Once the loop is determined to be vectorizable, the loop is stripmined by the vector length and each scalar instructions within the loop body are replaced with the corresponding vector instructions. Below, the component transformations for this step are shown using the above example.
- After stripmining
for (i = 0; i < 1024; i+=4) { for (ii = 0; ii < 4; ii++) { C[i+ii] = A[i+ii]*B[i+ii]; } }
- After loop distribution using temporary arrays
for (i = 0; i < 1024; i+=4) { for (ii = 0; ii < 4; ii++) tA[ii] = A[i+ii]; for (ii = 0; ii < 4; ii++) tB[ii] = B[i+ii]; for (ii = 0; ii < 4; ii++) tC[ii] = tA[ii]*tB[ii]; for (ii = 0; ii < 4; ii++) C[i+ii] = tC[ii]; }
- After replacing with vector codes
for (i = 0; i < 1024; i+=4) { vA = vec_ld( &A[i] ); vB = vec_ld( &B[i] ); vC = vec_mul( vA, vB ); vec_st( vC, &C[i] ); }
[edit] Basic block level automatic vectorization
This relatively new technique specifically targets modern SIMD architectures with short vector lengths.
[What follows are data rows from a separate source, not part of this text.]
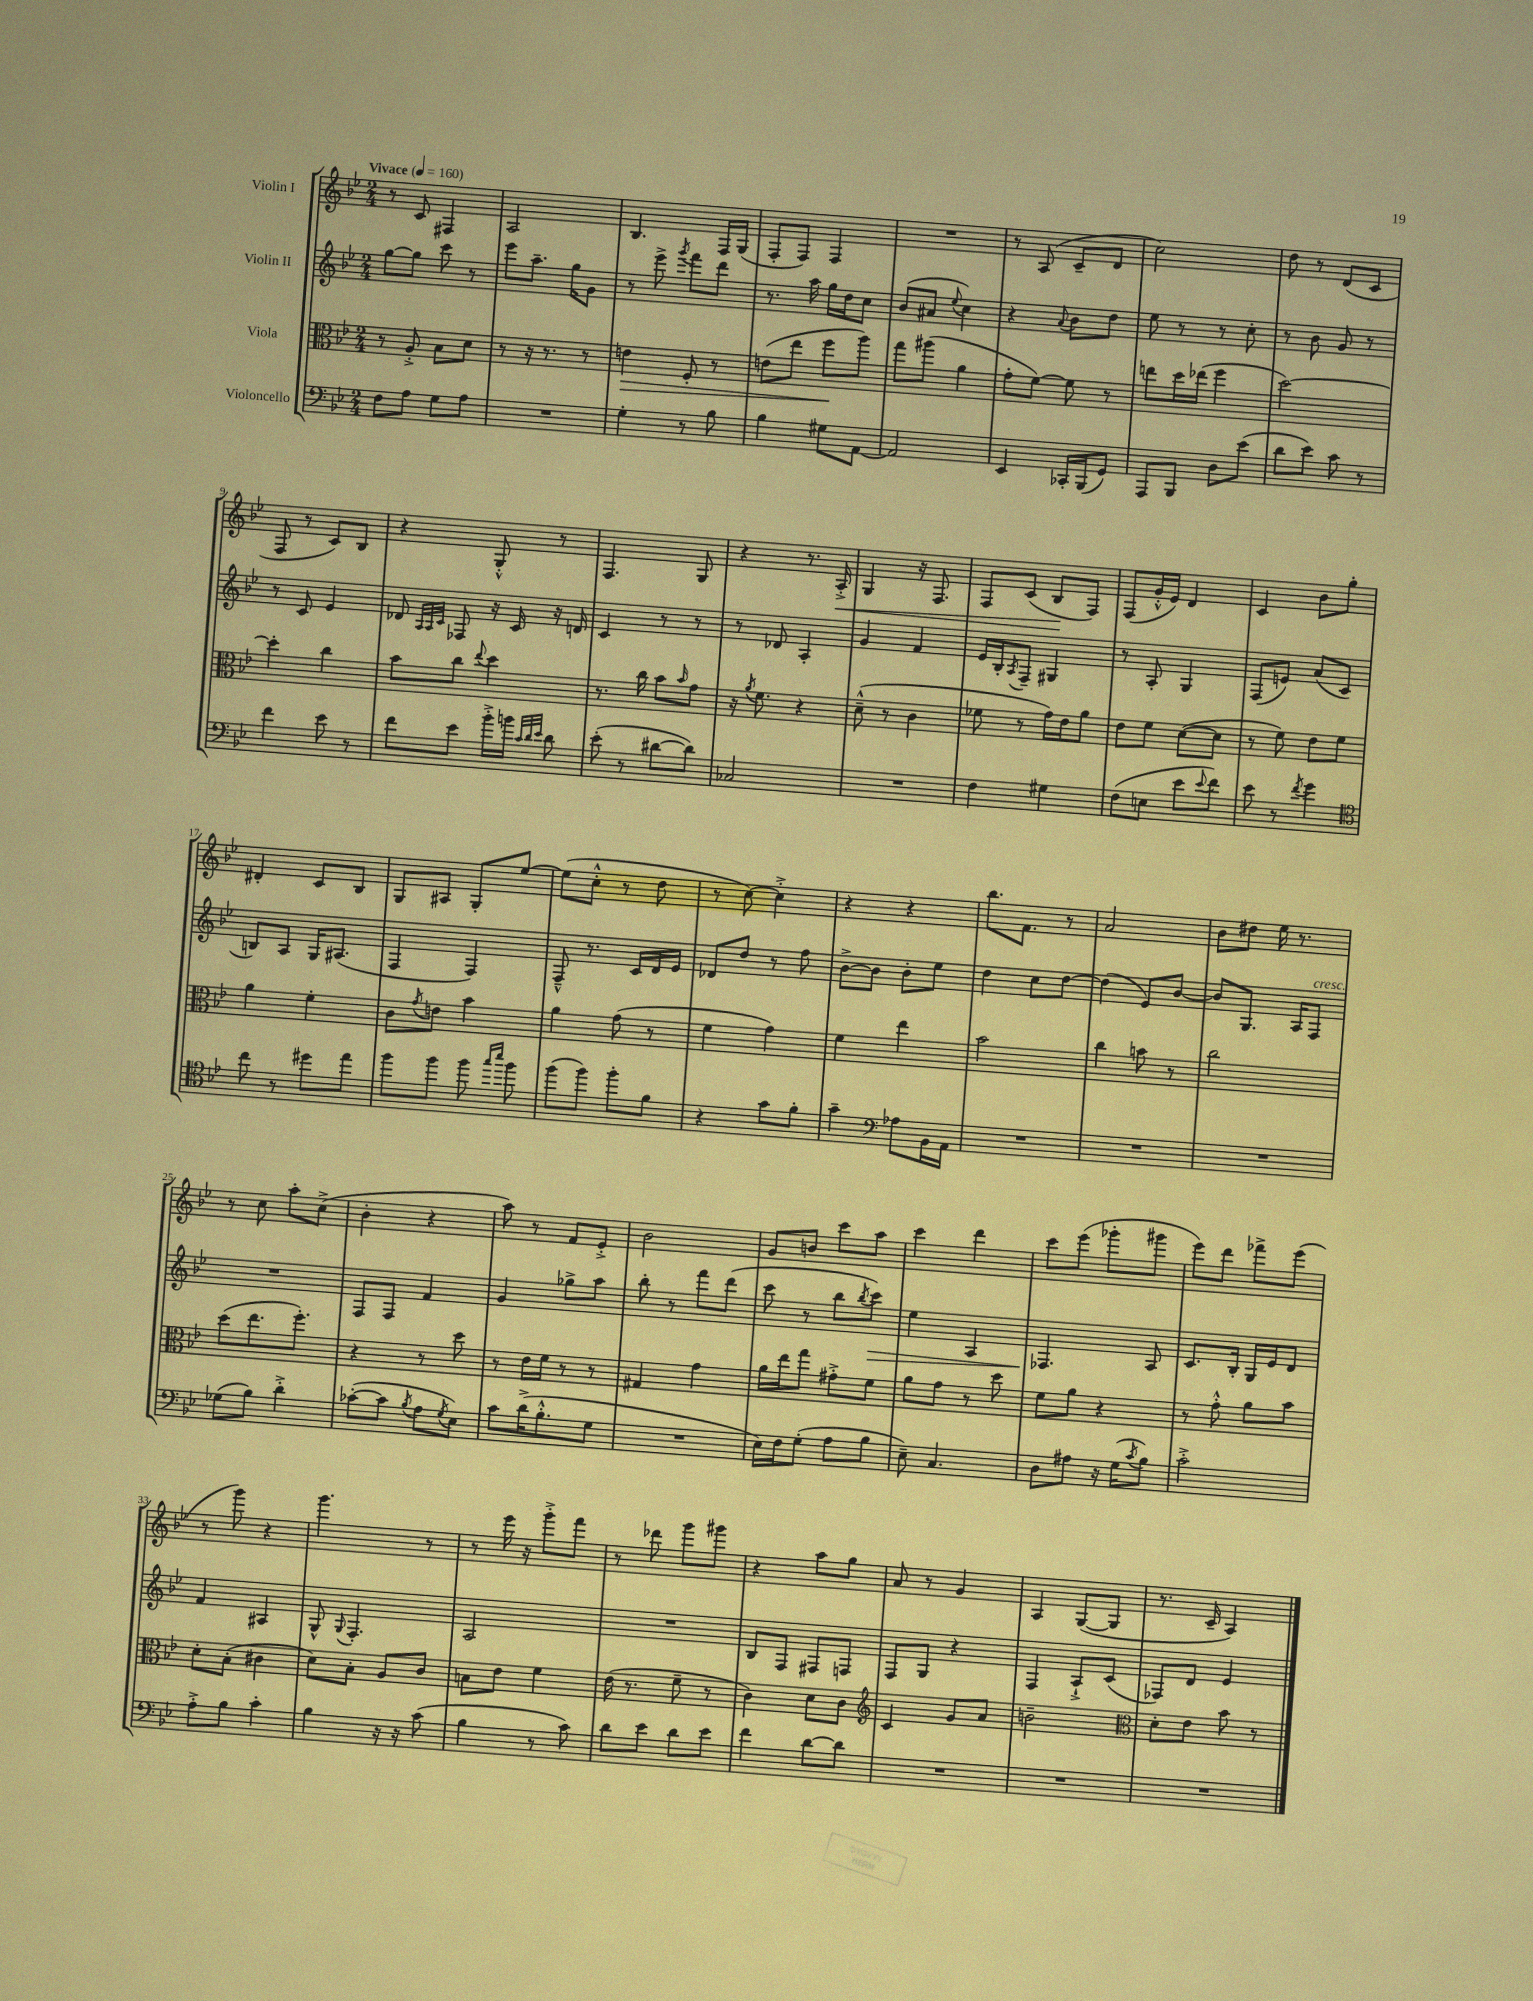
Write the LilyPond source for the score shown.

<<
\new StaffGroup <<
\new Staff = "s0" \with { instrumentName = "Violin I" } {
    \clef treble \key bes \major \numericTimeSignature \time 2/4 \tempo "Vivace" 4 = 160
    r8 c'8 fis4 |
    a2 |
    bes4. f16 g16( |
    f8-. f8) f4 |
    R2 |
    r8 a8( c'8-- d'8 |
    c''2) |
    d''8 r8 d'8( c'8 |
    f8 r8 c'8) bes8 |
    r4 g8-.-^ r8 |
    f4. g8 |
    r4 r8. a16-.->\< |
    g4 r16 f8. |
    f8 c'8( bes8\! f8) |
    f8( g'16-.-^ ees'16) d'4 |
    c'4 bes'8 g''8-. |
    dis'4-. c'8 bes8 |
    g8 ais8 g8-. ees''8~ |
    ees''8( c''8-.-^ r8 d''8 |
    r8 c''8~) c''4-.-> |
    r4 r4 |
    bes''8. f'8. r8 |
    a'2 |
    bes'8 dis''8 ees''16 r8. |
    r8 c''8 a''8-. c''8->( |
    bes'4-. r4 |
    a''8) r8 f'8 ees'8-.-> |
    bes'2 |
    g'8 b'8 c'''8 a''8 |
    c'''4 d'''4 |
    c'''8 ees'''8( ges'''8-. gis'''8 |
    ees'''8) d'''8 fes'''8-> ees'''8( |
    r8 g'''8) r4 |
    g'''4. r8 |
    r8 ees'''16 r16 g'''8-.-> f'''8 |
    r8 des'''8 g'''8 gis'''8 |
    r4 a''8 g''8 |
    a'8 r8 g'4 |
    a4 g8~( g8 |
    r8. c'16-- a4) \bar "|." |
}
\new Staff = "s1" \with { instrumentName = "Violin II" } {
    \clef treble \key bes \major \numericTimeSignature \time 2/4
    g''8~ g''8 c'''8 r8 |
    ees'''8 a''8.-- g''16 g'8 |
    r8 ees'''8-> \acciaccatura { g'''8 } f'''8 d'''8 |
    r8. a''16 g''16 d''16 c''8 |
    bes'8( ais'8 \appoggiatura { ees''8 } c''4) |
    r4 \appoggiatura { a'8 } bes'8 d''8 |
    ees''8 r8 r8 c''8-. |
    r8 bes'8 g'8 r8 |
    r8 c'8 ees'4 |
    des'8 \grace { a32 a32 c'32 } fes8 r16 c'16 r16 d'16 |
    c'4 r8 r8 |
    r8 des'8 a4-. |
    g'4 f'4 |
    ees'16 bes16-. \acciaccatura { a8 } f8-- gis4 |
    r8 a8-. g4 |
    f8( e'8) a'8( c'8 |
    b8) a8 g16 ais8.( |
    f4 f4) |
    f8---^ r8. c'16 d'16 ees'16 |
    des'8 d''8 r8 f''8 |
    bes'8~-> bes'8 bes'8-. ees''8 |
    d''4 c''8 d''8~ |
    d''4( ees'8) bes'8~ |
    bes'8 g8. a16 f8^\markup { \italic "cresc." } |
    R2 |
    f8 f8 f'4 |
    g'4 ges''8-> a''8 |
    bes''8-. r8 f'''8 d'''8( |
    c'''8 r8 bes''8 \acciaccatura { bes''8 } c'''8\>) |
    ees''4 a4 |
    fes4.\! a8 |
    c'8. bes16-. g16 ees'16 d'8 |
    f'4 ais4 |
    g8-^ \appoggiatura { g8 } f4.-. |
    a2 |
    R2 |
    bes8 f8 fis8 f8 |
    f8 g8 r4 |
    f4 a8-!-> c'8( |
    fes8) d'8 ees'4 \bar "|." |
}
\new Staff = "s2" \with { instrumentName = "Viola" } {
    \clef alto \key bes \major \numericTimeSignature \time 2/4
    r8 a8-.-> bes8 d'8 |
    r8 r16 r8. r8 |
    e'4\> f8-. r8 |
    e'8( ees''8 f''8\! a''8) |
    g''8 ais''8( a'4 |
    g'8-. f'8~) f'8 r8 |
    e''8 d''16 ees''16( f''4 |
    d''2~) |
    d''4-. c''4 |
    bes'8 c''8 \appoggiatura { ees''8 } d''4 |
    r8. c''16 bes'8 \grace { bes'16 } g'8 |
    r16 \acciaccatura { a'8 } f'8. r4 |
    d'8---^( r8 c'4 |
    fes'8 r8 g'16) ees'16 a'8 |
    ees'8 f'8 d'8~( d'8 |
    r8 f'8) ees'8 f'8 |
    a'4 f'4-. |
    c'8 \acciaccatura { g'8 } e'8 bes'4 |
    a'4 g'8( r8 |
    f'4 g'4) |
    f'4 ees''4 |
    bes'2 |
    c''4 b'8 r8 |
    c''2 |
    d''8( ees''8. f''8.-.) |
    r4 r8 d''8 |
    r8 ees'16 f'16 r8 r8 |
    gis4 g'4 |
    a'16 ees''16 g''8 gis'8-.-> f'8 |
    a'8 g'8 r8 d''8 |
    f'8 a'8 r4 |
    r8 g'8-.-^ a'8 bes'8 |
    d'8-. bes8-.( cis'4 |
    d'8) bes8-. a8 c'8 |
    b8 ees'8 f'4 |
    ees'16( r8. f'8-- r8 |
    c'4) d'8 c'8 |
    \clef treble c'4 g'8 a'8 |
    b'2-- |
    \clef alto d'8-. ees'8 bes'8 r8 \bar "|." |
}
\new Staff = "s3" \with { instrumentName = "Violoncello" } {
    \clef bass \key bes \major \numericTimeSignature \time 2/4
    f8 a8 g8 a8 |
    R2 |
    g4-. r8 bes8 |
    bes4 gis8 a,8~ |
    a,2 |
    ees,4 ces,16-. bes,,16( g,8) |
    a,,8 bes,,8 d8 ees'8( |
    d'8 ees'8) c'8 r8 |
    f'4 ees'8 r8 |
    f'8 ees'8 bes'16-.-> b'16 \grace { c'32 d'32 ees'32 } d'8 |
    ees'8-.( r8 dis'8~ dis'8) |
    ces2 |
    R2 |
    f4 gis4 |
    f8( e8 ees'8 \appoggiatura { ees'8 } f'8) |
    ees'8 r8 \acciaccatura { f'8 } g'4 |
    \clef tenor c''8 r8 dis''8 ees''8 |
    f''8 f''8 f''8 \grace { g''16 bes''16 } f''8 |
    f''8( f''8) f''8-. f'8 |
    r4 g'8 f'8-. |
    g'4-- \clef bass aes8 bes,16 a,16 |
    R2 |
    R2 |
    R2 |
    ges8( bes8) d'4-.-> |
    ces'8~-.( ces'8 \acciaccatura { bes8 } a8 \acciaccatura { g8 } ees8) |
    c'8 d'16->( bes8.-.-^ g8 |
    R2 |
    ees16) f16 g8-.( a8 bes8 |
    ees8--) c4. |
    d8 ais8 r16 g16( \acciaccatura { c'8 } bes8) |
    c'2-.-> |
    a8-.-> bes8 c'4-. |
    bes4 r16 r16 c'8( |
    bes4 r8 c'8) |
    d'8 ees'8 d'8 ees'8 |
    f'4 d'8~ d'8 |
    R2 |
    R2 |
    R2 \bar "|." |
}
>>
>>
Although loops can be unrolled to increase the amount of SIMD parallelism in basic blocks, this technique targets to exploit SIMD parallelism within basic blocks rather than from loops. Because of this, SIMD codes can be generated from basic blocks outside loop nests. The two major steps are as follows.
- The innermost loop is unrolled by a factor of the vector length to form a large loop body.
- Isomorphic scalar instructions (that perform the same operation) are packed into a vector instruction if dependences do not prevent doing so.
To show step-by-step transformations for this approach, the same example is used again.
- After loop unrolling (by the vector length, assumed to be 4 in this case)
for (i = 0; i < 1024; i+=4) { sA0 = ld( &A[i+0] ); sB0 = ld( &B[i+0] ); sC0 = sA0 * sB0; st( sC0, &C[i+0] ); ... sA3 = ld( &A[i+3] ); sB3 = ld( &B[i+3] ); sC3 = sA3 * sB3; st( sC3, &C[i+3] ); }
- After packing
for (i = 0; i < 1024; i+=4) { (sA0,sA1,sA2,sA3) = ld( &A[i+0:i+3] ); (sB0,sB1,sB2,sB3) = ld( &B[i+0:i+3] ); (sC0,sC1,sC2,sC3) = (sA0,sA1,sA2,sA3) * (sB0,sB1,sB2,sB3); st( (sC0,sC1,sC2,sC3), &C[i+0:i+3] ); }
- After code generation
for (i = 0; i < 1024; i+=4) { vA = vec_ld( &A[i] ); vB = vec_ld( &B[i] ); vC = vec_mul( vA, vB ); vec_st( vC, &C[i] ); }
Here, sA1, sB1, ... represent scalar variables and vA, vB, and vC represent vector variables.
Most automatically vectorizing commercial compilers use the conventional loop-level approach except the IBM XL Compiler that uses both.